Nunca me preocupei com a minha aparência física, pois sei que sou maltrapilho de nascença, mesmo quando estou de roupa nova. E tenho tido várias provas disto, sem nunca ter pensado em trocar de alfaiate ou de penteado.
Há pouco tempo, quando tive que ir a 200 médicos, quase todos, com bondade, procuraram descansar-me a respeito da conta. Quando foi preciso internar-me, perguntaram-me sempre se eu podia ou não pagar. É que o estado das minhas roupas era ainda mais grave que o do meu coração.
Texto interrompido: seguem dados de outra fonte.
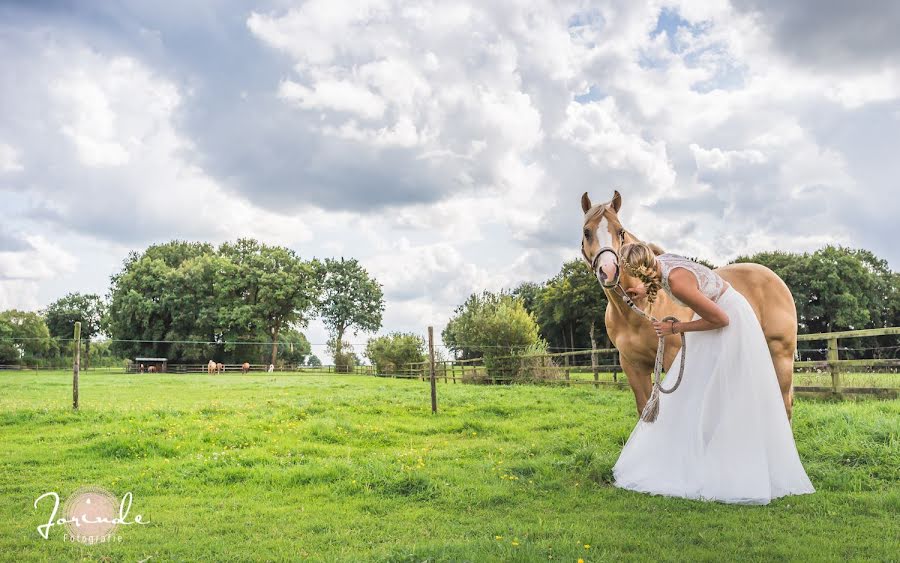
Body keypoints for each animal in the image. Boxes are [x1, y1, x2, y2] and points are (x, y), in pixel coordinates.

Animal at [580, 192, 800, 420]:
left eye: (620, 231)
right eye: (587, 232)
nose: (608, 271)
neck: (637, 313)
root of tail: (776, 279)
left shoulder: (671, 358)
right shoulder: (632, 366)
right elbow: (643, 409)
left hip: (780, 354)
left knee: (785, 403)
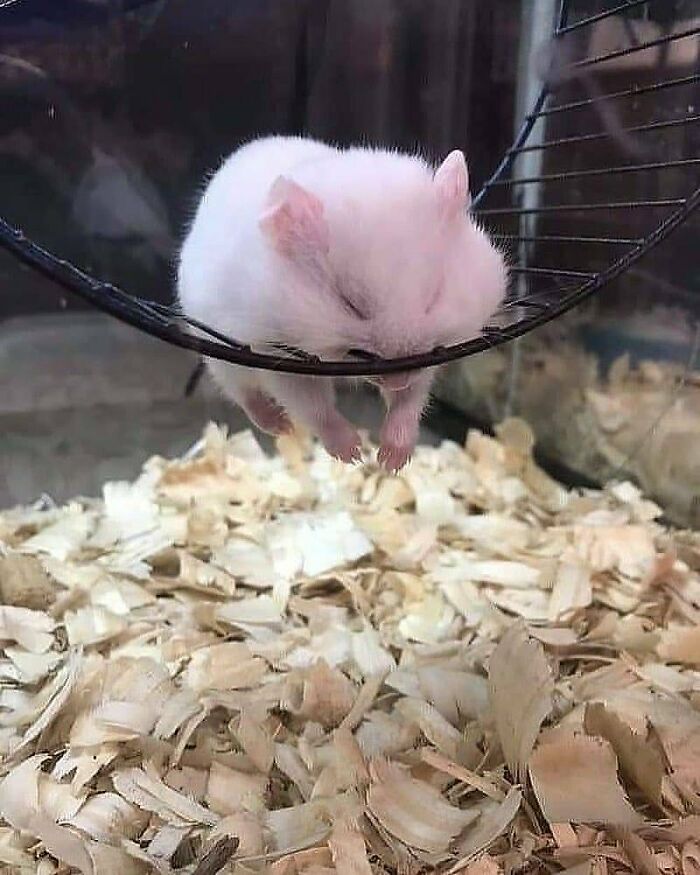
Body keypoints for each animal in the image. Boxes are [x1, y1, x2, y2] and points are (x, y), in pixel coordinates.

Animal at [177, 135, 507, 471]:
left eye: (435, 293)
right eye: (351, 303)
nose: (397, 382)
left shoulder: (426, 360)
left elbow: (410, 401)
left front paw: (390, 461)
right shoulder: (275, 356)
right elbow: (315, 408)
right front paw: (354, 454)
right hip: (222, 357)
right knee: (245, 395)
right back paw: (282, 426)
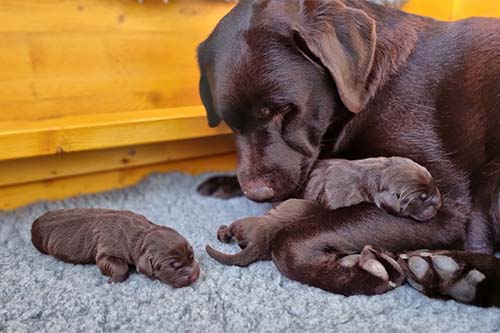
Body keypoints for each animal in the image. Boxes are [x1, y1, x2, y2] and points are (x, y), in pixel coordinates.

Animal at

Uma tarde, em Paris, sentei-me para tomar um copo de vinho e ler os jornais. Daí a pouco ouvi que, na mesa em frente, estavam falando de mim. Interessei-me. Encantei-me. Quem sabe seria um começo e, dali em diante, toda Paris só falaria em mim? Mas não. Quatro ou cinco pessoas que não tinham nada que fazer se distraíam em palpitar sobre quem eu era. Mecânico, pintor, eletricista. Nessa altura, num gesto irrefletido de defesa, procurei melhorar a posição da gravata. Foi pior. Uma das pessoas garantiu que eu era veterinário e duas outras concordaram. Uma, que se tinha mantido calada, achou que um deles devia levantar-se e vir saber de mim, quem e o que, na realidade, era eu. Apostariam cem francos (antigos) cada um.
Tremi. Chamei o garçom a toda pressa. Paguei. Saí correndo. A rua estava fria e eu era livre. Livre, o meu eterno segredo.
Jamais me permitiria a imodéstia de revelar o que, realmente, sou — um santo. Meus olhos são velhos e minha roupa é triste.